Concerns about data centre infrastructure spending, combined with equity raisings from Goodman Group ((GMG)), several high-profile transactions, and the listing of DigiCo REIT ((DGT)), prompted profit-taking in Australian data centre companies, with the narrative shifting to risks around demand and potential overcapacity in the sector.

Market sentiment rebounds post-March quarter earnings

By May, with considerable developments reshaping the AI landscape including rising tariff and trade tensions between the US and China, the major US tech companies through their latest quarterly earnings have, for now, eased market concerns.

The Big Tech March quarter earnings reports were on balance better than feared and, homing in on the specific results from the hyperscalers, fears over reduced investment spending, growth in GenAI and associated cloud-based infrastructure proved to be ill-founded.

UBS estimates the latest capital spending as highlighted in the updates from Microsoft (Azure), Amazon (AWS), Meta and Google (Google Cloud Services) is US$330bn in 2025, a rise of 34% on 2024.

Morgan Stanley noted Microsoft reported one of the strongest quarters in "recent memory" with Azure growth increasing to 35% on a year previously, well above guidance at 31%-32% and an acceleration over the 31% growth in the previous quarter.

The analyst estimates Azure AI growth has risen to over 215% year-on-year and the company flagged ongoing issues dealing with supply versus demand imbalances post the June quarter.

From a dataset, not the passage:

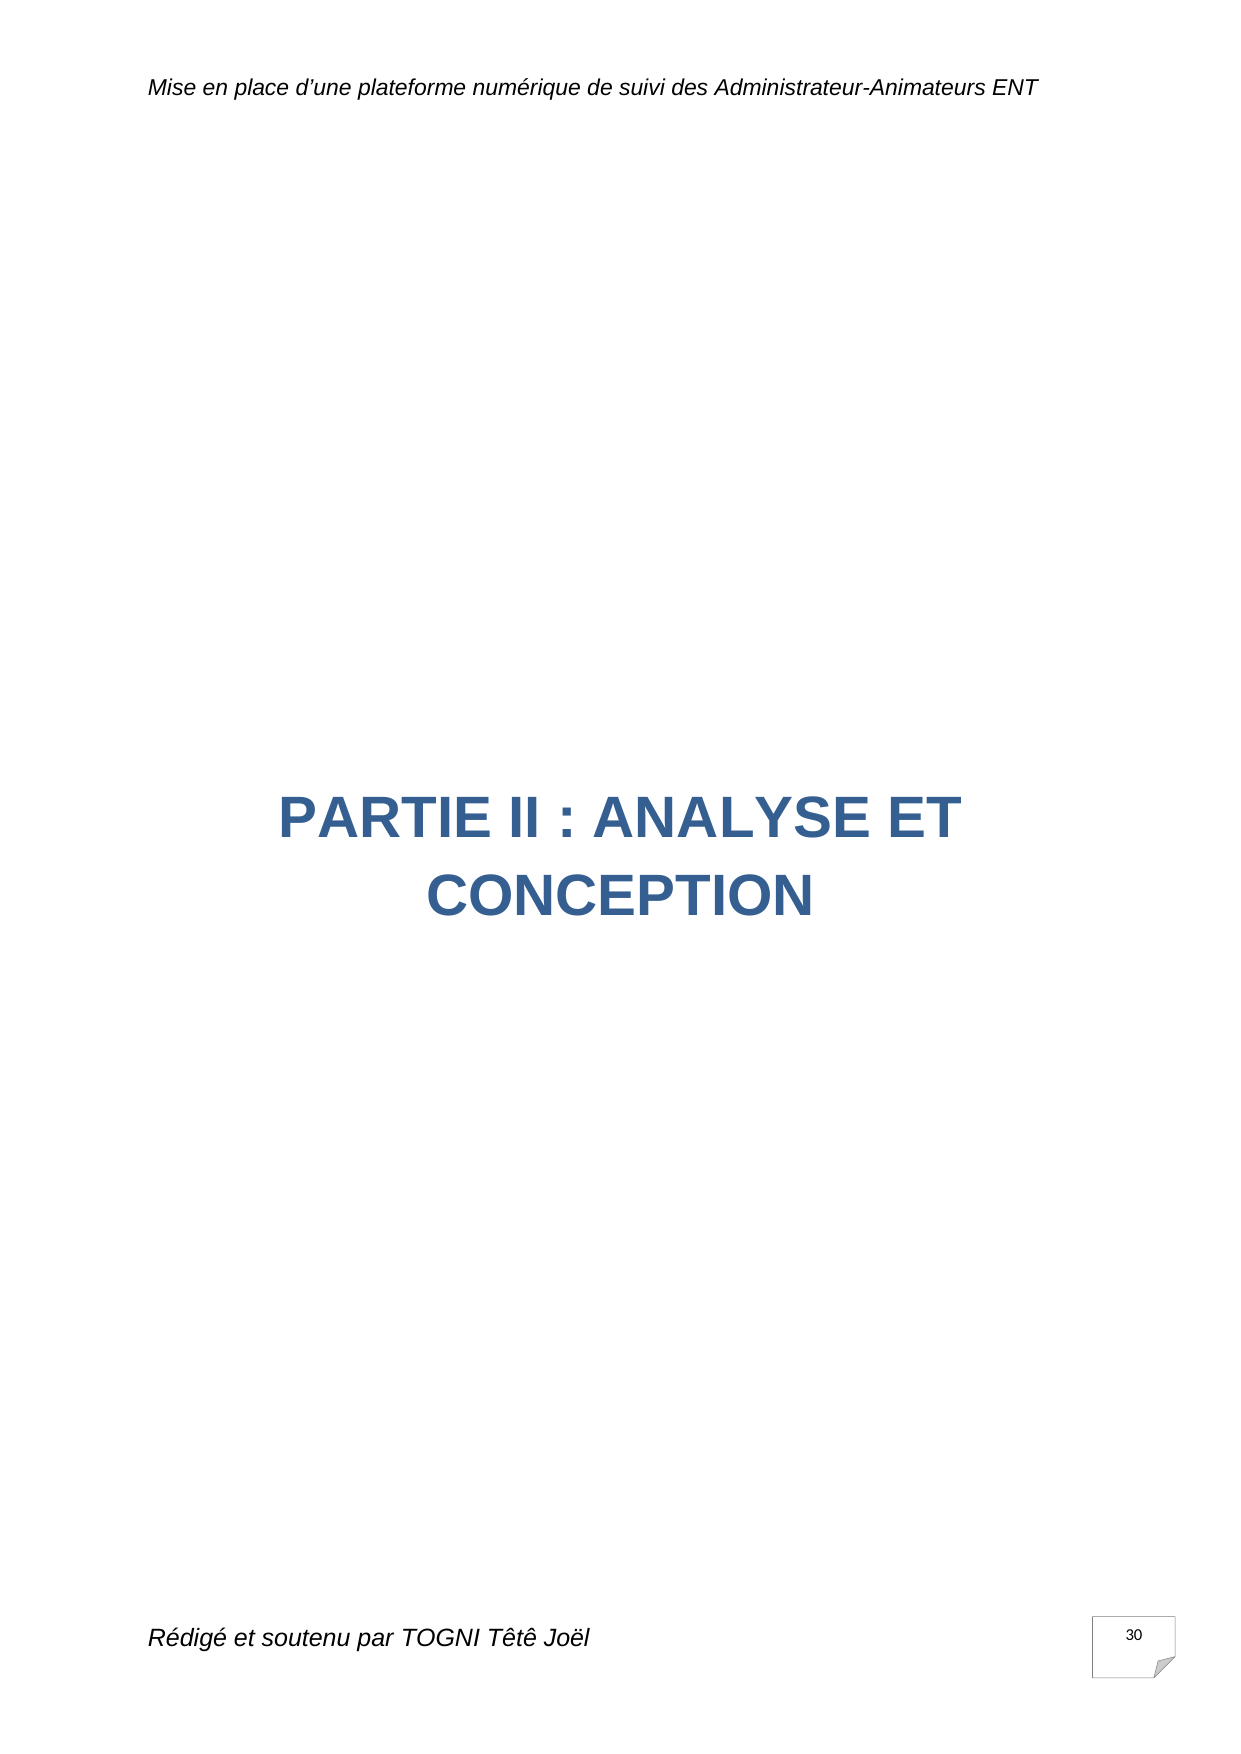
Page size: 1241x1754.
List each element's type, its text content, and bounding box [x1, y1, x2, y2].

subtitle PARTIE II : ANALYSE ET CONCEPTION [148, 783, 1092, 927]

Meta offered a robust result pointing to AI-driven feed and recommendations underpinning improved engagement.

While Amazon's AWS is spending up on more GenAI efficiency enablers, coding, and sales assistants to improve teams' efficiency with the same or fewer headcount.

AI mentions accelerate in 2025 reporting season

Checking in with ChatGPT on the latest updates on GenAI by companies globally, the service offered the following:

AI Mentions Surge in 2025 as Companies Ramp Up Deployment

In 2025, a dramatic rise in corporate adoption and disclosure of artificial intelligence has reshaped how businesses operate and communicate with investors.

According to recent industry analyses, over 78% of global companies now use AI in at least one part of their operations, with adoption accelerating across IT, customer service, and marketing functions.

The impact is particularly visible in financial reporting.

More than 320 companies referenced AI in their annual reports this year; a 152% increase from 2024.

Among Fortune 500 firms, over half (281 companies) now cite AI not only as an operational tool but also as a material risk factor, up from just 49 the previous year.

This momentum is being driven by a sharp rise in generative AI usage, which has more than doubled year-on-year, with 71% of organisations employing such technologies in 2024.

Industry leaders in finance, healthcare, manufacturing, and retail are integrating AI to boost productivity, automate workflows, and enhance personalisation.

While AI's benefits are widely touted, the shift also raises questions around data ethics, transparency, and displacement.

Still, corporate disclosures suggest the technology has become integral to strategic planning, no longer a fringe innovation but a mainstream engine of growth.